今月の記事・ピックアップ 2017・2
 HOME > フットウエアプレス > これでロングセラー 「菊地の靴」
これでロングセラー 「菊地の靴」

オーダーから生まれた木型採用

 ダイナス製靴の創業は1949年で、今から67年ほど前のことになる。フルオーダー靴からスタートし、後に既成靴に転じた。得意とするのは婦人靴のエレガンスラインである。
 ブランド名は創業者である菊地武男氏の名から命名され「菊地の靴」。全国の百貨店、専門店、通販サイト「ライトアップショッピングクラブ」で販売されている。モットーを、「はきやすく美しい、歩くことが楽しくなる靴をつくる」ということに置いている。はきやすさの秘密はオーダー靴から生まれた独自の木型と、多用されている柔らかなシープスキンにある。ファンを多数抱え、「菊地の靴はうちの売れ筋」「素材がよく、はき心地がいいのでリピーターにつながりやすい」という専門店や売場からの声も多い。
 製造は基本的には自社工場で行い、製甲工程のみ外注していて、メイドインジャパンの姿勢を固く守り続けている。この部分にも、信頼感を置くファンが多い。パターンオーダーからフルオーダーまでの受注もあり、こちらは全工程を自社内で行う。
 ロングランには数タイプあるが、いずれも20年前後の歴史を持つ。アッパーに4本のベルトがついているサンダルは、1996年からのスタートだ。ベルトによってフィット感が生まれ、6cmヒールの高さを感じさせない。そのヒールにも、エレガントなカーブがついている。型番は「512−00」。512が木型の番号で、00がデザイン番号となっている。このサンダルは17年春夏シーズンの新しいモデルだが、デザインは最初のときと変わっていないのだ。4ストラップのサンダルは、年ごとにカラーや素材を変えて受け継がれてきた、まさにロングセラーといえる。
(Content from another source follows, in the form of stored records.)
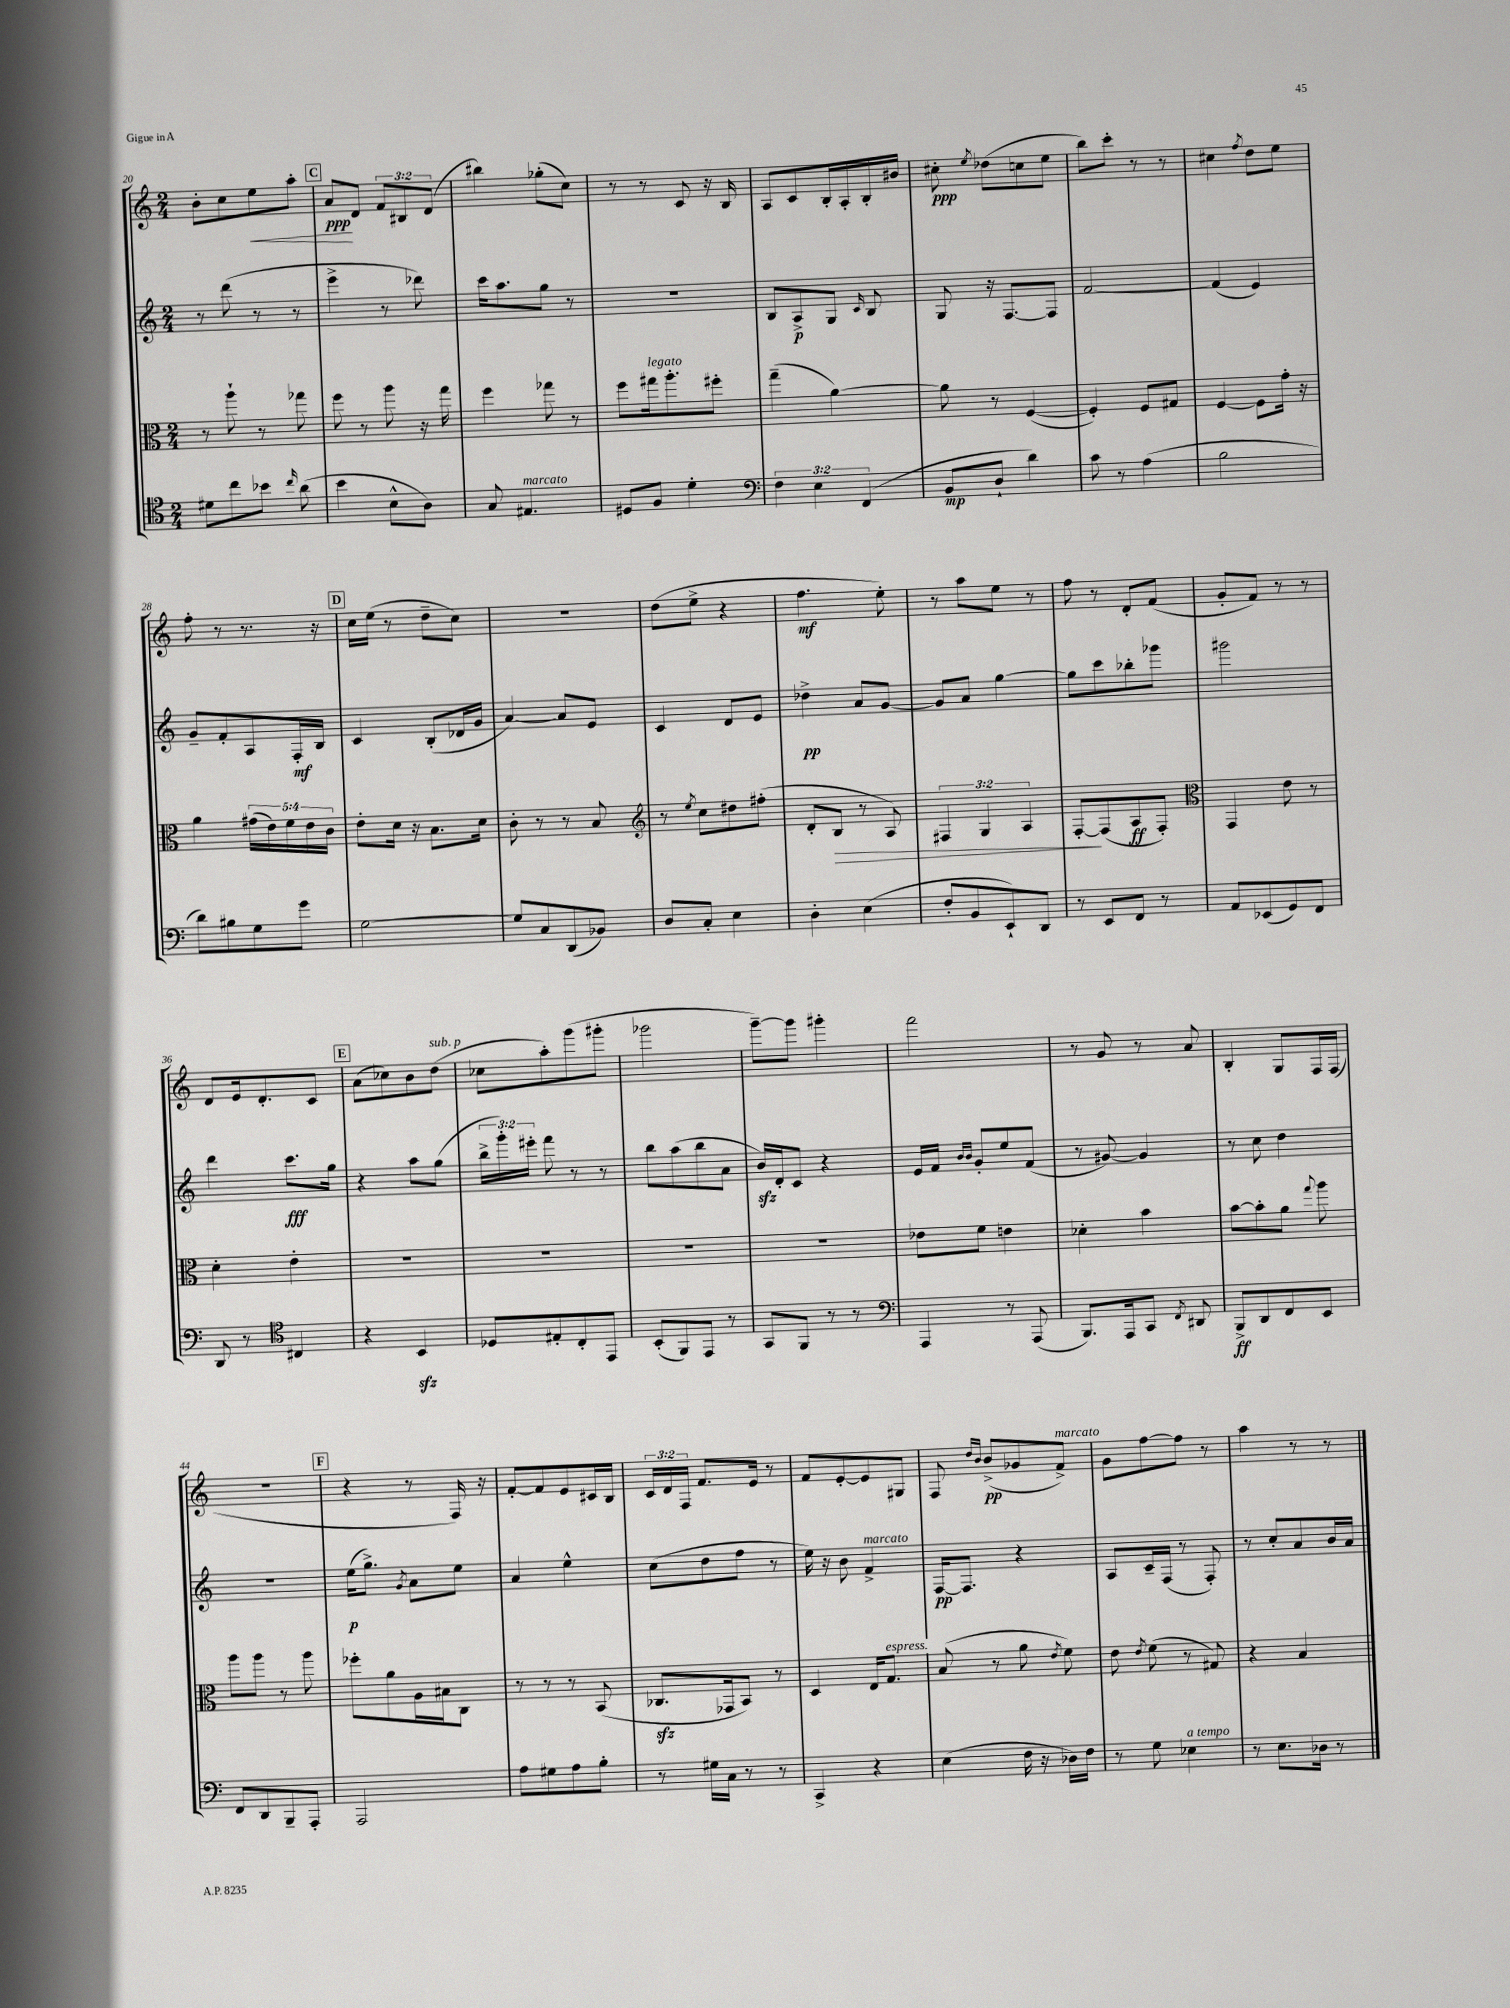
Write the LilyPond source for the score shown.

<<
\new StaffGroup <<
\new Staff = "s0" {
    \clef treble \key c \major \numericTimeSignature \time 2/4 \override Staff.TupletNumber.text = #tuplet-number::calc-fraction-text
    \autoBeamOff b'8[-. c''8 e''8\< a''8]-. |
    \mark \markup { \box "C" } a'8[\ppp\! d'8] \tuplet 3/2 { f'8[ bis8 d'8]( } |
    bis''4) ges''8[-.( c''8]) |
    r8 r8 c'8 r16 b16 |
    a8[ c'8 b16-. a16-. b16-. bis'16] |
    cis''8-.\ppp \acciaccatura { e''8 } des''8[( c''8 e''8] |
    b''8[) c'''8]-. r8 r8 |
    cis''4 \acciaccatura { f''8 } d''8[ e''8] |
    f''8-. r8 r8. r16 |
    \mark \markup { \box "D" } c''16[ e''16]( r8 d''8[-- c''8]) |
    R2 |
    d''8[( e''8]-> r4 |
    f''4.\mf e''8-.) |
    r8 a''8[ e''8] r8 |
    f''8 r8 d'8[-. f'8]( |
    g'8[-. f'8]) r8 r8 |
    d'8[ e'16 d'8.-. c'8] |
    \mark \markup { \box "E" } a'8[( ces''8) b'8 d''8]^\markup { \italic "sub. p" }( |
    ces''8[ a''8-.) g'''8( gis'''8]-. |
    ges'''2 |
    g'''8[~--) g'''8] gis'''4-. |
    f'''2 |
    r8 g'8 r8 a'8 |
    b4-. g8[ f16 f16]( |
    R2 |
    \mark \markup { \box "F" } r4 r8 f16) r16 |
    f'8[~-. f'8 e'8 cis'16 b16] |
    \tuplet 3/2 { c'16[ d'16 f16] } f'8.[ e'16] r8 |
    f'8[ e'8~-. e'8 gis8] |
    f8 \grace { d''16[ b'16] } b'8[->\pp( ges'8 f'8]->^\markup { \italic "marcato" }) |
    g'8[ f''8~ f''8] r8 |
    a''4 r8 r8 \bar "|." |
}
\new Staff = "s1" {
    \clef treble \key c \major \numericTimeSignature \time 2/4 \override Staff.TupletNumber.text = #tuplet-number::calc-fraction-text
    \autoBeamOff r8 d'''8( r8 r8 |
    \mark \markup { \box "C" } e'''4-> r8 des'''8) |
    c'''16[ a''8. g''8] r8 |
    R2 |
    b8[ a8->\p g8] \grace { c'16 } b8 |
    g8 r16 f8.[~ f8] |
    f'2~ |
    f'4( e'4) |
    g'8[-- f'8-. a8 f16-.\mf b16] |
    \mark \markup { \box "D" } c'4 b8[-.( des'16 g'16] |
    a'4~) a'8[ e'8] |
    c'4 d'8[ e'8] |
    des''4->\pp a'8[ g'8]~ |
    g'8[ a'8] g''4~ |
    g''8[ c'''8 bes''8-. ges'''8] |
    gis'''2 |
    d'''4 c'''8.[\fff g''16] |
    \mark \markup { \box "E" } r4 a''8[ g''8]( |
    \tuplet 3/2 { b''16[-> g'''16-.) eis'''16]-. } f'''8 r8 r8 |
    b''8[ a''8( b''8 a'8] |
    b'16[\sfz) d'16-. c'8] r4 |
    e'16[ f'16] \grace { b'16[ b'16] } g'8[-. e''8 f'8]( |
    r8 gis'8~) gis'4 |
    r8 c''8 d''4 |
    r2 |
    \mark \markup { \box "F" } e''16[\p( g''8.]->) \acciaccatura { g'8 } a'8[ e''8] |
    a'4 e''4-^ |
    c''8[( d''8 f''8] r8 |
    e''16) r16 b'8 f'4->^\markup { \italic "marcato" } |
    f16[~\pp f8.] r4 |
    a8[ c'16-- f16]( r8 f8-.) |
    r8 c''8[-. a'8 b'16 a'16] \bar "|." |
}
\new Staff = "s2" {
    \clef alto \key c \major \numericTimeSignature \time 2/4 \override Staff.TupletNumber.text = #tuplet-number::calc-fraction-text
    \autoBeamOff r8 a''8-! r8 ges''8 |
    \mark \markup { \box "C" } f''8 r8 a''8 r16 g''16 |
    f''4 ges''8 r8 |
    f''8[ gis''16^\markup { \italic "legato" } a''8.-. fis''8]-. |
    g''4--( a'4~) |
    a'8 r8 f4~( |
    f4-.) f8[ gis8] |
    f4~ f8[ g'16]-. r16 |
    a'4 \tuplet 5/4 { gis'16[( e'16) f'16 e'16 c'16] } |
    \mark \markup { \box "D" } e'8[-. d'16] r16 b8.[ d'16] |
    c'8-. r8 r8 b8 |
    \clef treble r8 \acciaccatura { e''8 } c''8[ dis''8 fis''8]-.( |
    d'8[-. b8]\> r8 a8) |
    \tuplet 3/2 { fis4 g4 a4 } |
    f8[~-.\! f8( a8\ff f8]-.) |
    \clef alto g,4 e'8 r8 |
    d'4-. e'4-. |
    \mark \markup { \box "E" } R2 |
    R2 |
    R2 |
    R2 |
    ees'8[ f'8] e'4 |
    des'4-. b'4 |
    b'8[~ b'8-. a'8] \appoggiatura { g''8 } a''8 |
    a''8[ a''8] r8 a''8 |
    \mark \markup { \box "F" } fes''8[-. a'8 a16 bis16 c8] |
    r8 r8 r8 b,8( |
    ces8.[\sfz ges,16 b,8]) r8 |
    d4 e16[ g8.]^\markup { \italic "espress." } |
    b8( r8 a'8 \acciaccatura { e'8 } f'8) |
    e'8 \acciaccatura { e'8 } f'8( r8 gis8) |
    r4 b4 \bar "|." |
}
\new Staff = "s3" {
    \clef tenor \key c \major \numericTimeSignature \time 2/4 \override Staff.TupletNumber.text = #tuplet-number::calc-fraction-text
    \autoBeamOff dis'8[ c''8 bes'8] \grace { c''16 } a'8( |
    \mark \markup { \box "C" } b'4 b8[-^ a8]) |
    g8 eis4.^\markup { \italic "marcato" } |
    dis8[ f8] d'4-. |
    \clef bass \tuplet 3/2 { f4 e4 f,4( } |
    b,8[\mp d8]-! d'4) |
    c'8 r8 a4( |
    b2 |
    d'8[) bis8 g8 g'8] |
    \mark \markup { \box "D" } g2~ |
    g8[ c8 d,8( bes,8]) |
    d8[ c8]-. e4 |
    d4-. e4( |
    f8[-. b,8 e,8-!) d,8] |
    r8 e,8[ f,8] r8 |
    a,8[ ees,8( g,8) f,8] |
    d,8 r8 \clef tenor cis4 |
    \mark \markup { \box "E" } r4 b,4\sfz |
    des8[ eis8-. c8-. e,8] |
    b,8[-.( f,8) e,8] r8 |
    g,8[ f,8] r8 r8 |
    \clef bass a,,4 r8 a,,8( |
    b,,8.[) a,,16 c,8] \acciaccatura { f,8 } dis,8 |
    b,,8[->\ff d,8 f,8 e,8] |
    f,8[ d,8 b,,8-- a,,8]-. |
    \mark \markup { \box "F" } a,,2 |
    a8[ gis8 a8 b8]-. |
    r8 gis16[ c16] r8 r8 |
    c,4-> r4 |
    e4( f16 r16 des16[) f16] |
    r8 g8 ees4^\markup { \italic "a tempo" } |
    r8 e8.[ des16] r8 \bar "|." |
}
>>
>>
\layout { \context { \Score currentBarNumber = #20 } }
来春夏シーズンは、メタリックな輝きを持つ型押し素材で提案している。
 もうひとつのアッパーに2つのベルトがついたサンダル「532−02」には、「ふかふかサンダル」という別名がついている。これは98年からのモデルで、低反発と高反発の2種類を組み合わせたインソールを使い、アッパーには甲革と裏革の間にスポンジが入っていて足当たりを良くしている。これまではシンプルなカラーでの提案だったが、来春は箔押し素材を使用してリニューアル提案する。

今後はオーダー靴をさらに強化

 ダイナス製靴は、今年4月から本社をリニューアルし、現在倉庫と事務所になっている一階部分にオーダー靴を受注する「相談室」を兼ね備えた直営店を開く。これまで以上にオーダー靴に注力しようというのだ。現在受けているオーダー靴は月に10足くらいだが、すでに3D自動足型測定器を導入、木型もCADで削るなどして効率化を目指している。また、百貨店に出張してオーダーシューズの受注会を開催しており、「つくり手の背景のある、自分だけの一足」を強化していく方針だ。